Voice Antispoofing Challenges: Goals, Milestones & Results
Voice antispoofing contests are hosted globally, to evaluate the most effective methods of preventing voice spoofing attacks.
Voice antispoofing contests have steadily been attracting attention since 2015 when the first ASVspoof challenge was introduced. Their daw began almost at the same time with the origin of voice anti-spoofing and its types, and preventive techniques. The goal of the challenge was to identify the best solution that could differentiate between real and synthesized speech, leading to prevention against spoofing attacks.
Concerns around voice spoofing have been raised together with the onset of smart gadgets: Automatic Speech Verification (AVS) is one of the most used biometric systems, which makes it especially prone to attacks by malicious actors. The threat of voice spoofing is aggravated further as voice is easier to replicate compared to face, fingerprints or other biometric modalities.
Today a number of applications, devices and even vehicles rely on voice verification: mobile banking, telehealth, transportation, private and public security, Internet of Things, and others.

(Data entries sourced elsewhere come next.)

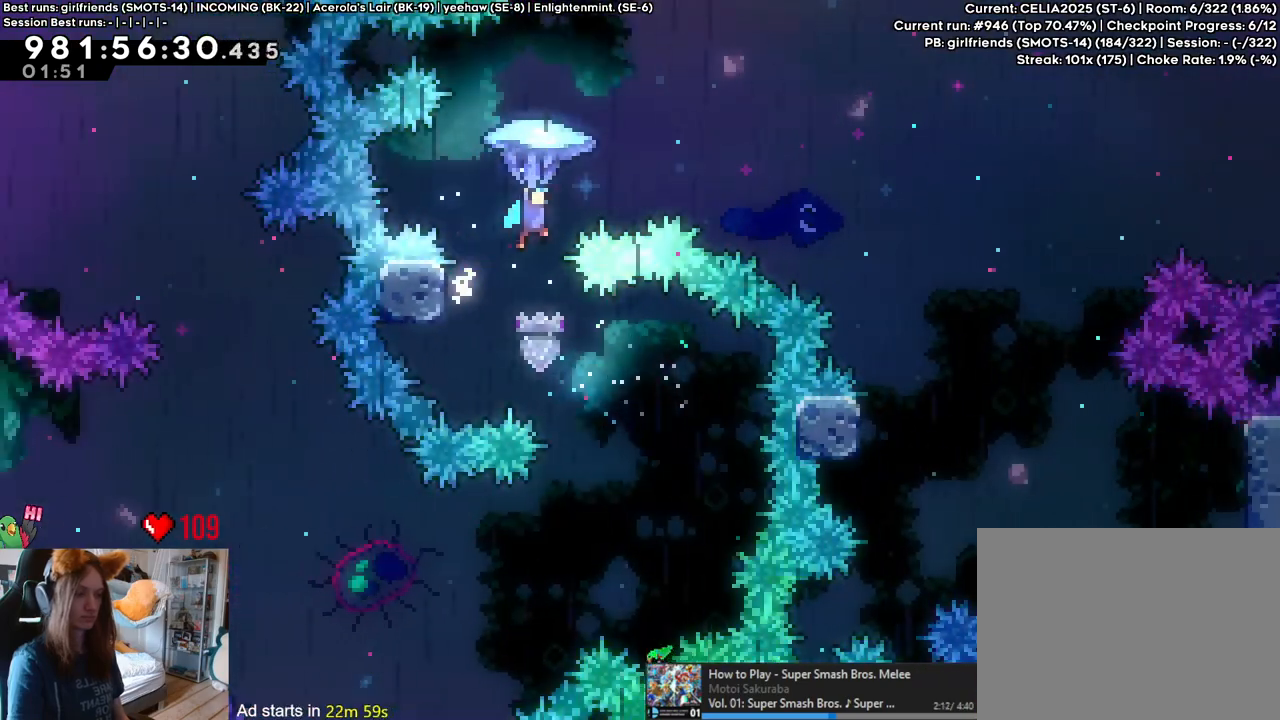
{"buttons": [], "left_stick": "up-right", "right_stick": "center", "events": [[417, "B", "up"]]}
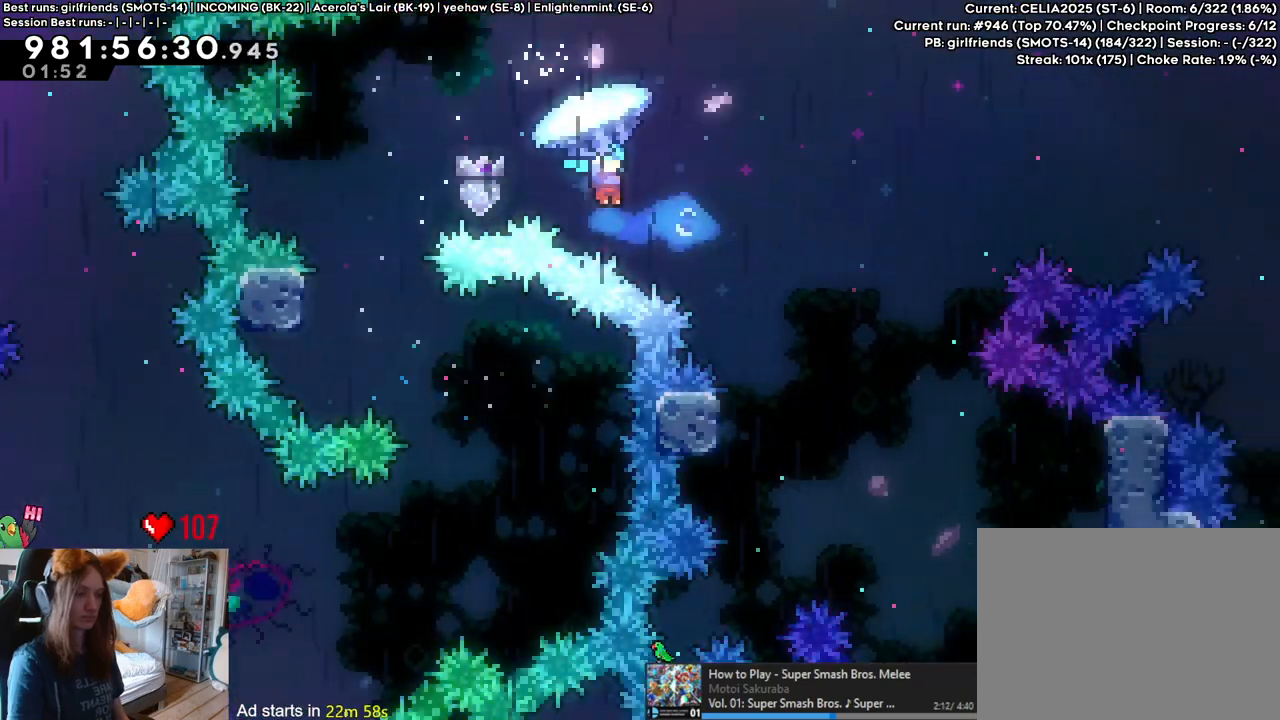
{"buttons": [], "left_stick": "down-right", "right_stick": "center", "events": [[50, "left_stick", "down-right"]]}
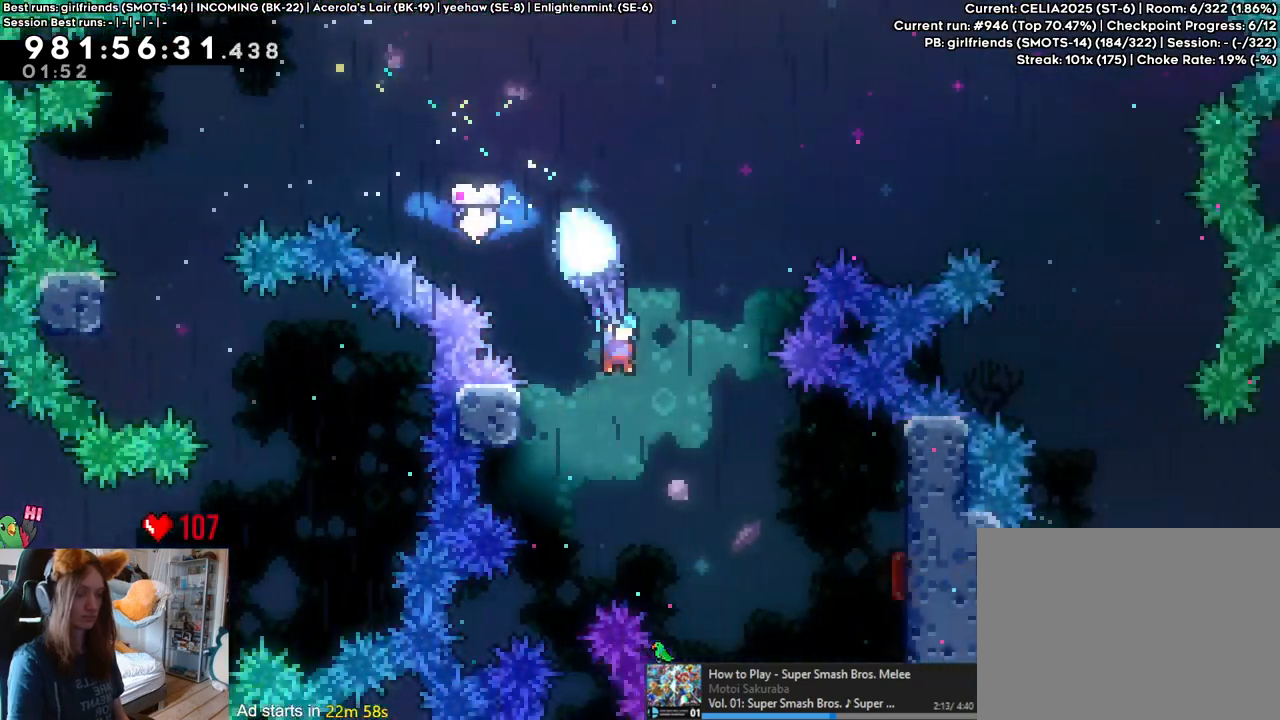
{"buttons": [], "left_stick": "up-right", "right_stick": "center", "events": [[250, "left_stick", "up-right"]]}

Therefore, voice spoofing can lead to an array of detrimental events: from money theft to espionage, smart system sabotage and potential acts of terrorism.
ASVspoof is a pioneering antispoofing challenge among existing voice liveness detection contests. Organized by Japan Science & Technology Agency, Eurecom and Academy of Finland, it is an ongoing event that has taken place every 2 years since 2015. However, it is unclear whether the challenge will be hosted again in the future.
ASVspoof challenge mostly focuses on Presentation attacks (PAs) produced with speech synthesis and voice conversion. The latter technique allows disguising the attacker’s voice making it sound similar or nearly identical to the victim’s voice. This is achievable with techniques such as Dynamic Kernel Partial Least Squares Regression (DKPLS), Recurrent Temporal Restricted Boltzmann Machine (RTRBM), and others.
Four ASVspoof challenges have been hosted till now, with each producing unique results.
The debut ASVspoof challenge was based on the anti-spoofing (SAS) dataset v1.0, which incorporated 3,750 real and 12,625 modified speech samples. The live samples were acquired from 106 individuals without any effects or noises added to them. The spoof samples were altered with synthesis and voice conversion. Additionally, Development and Evaluation datasets were offered with a bigger sample amount.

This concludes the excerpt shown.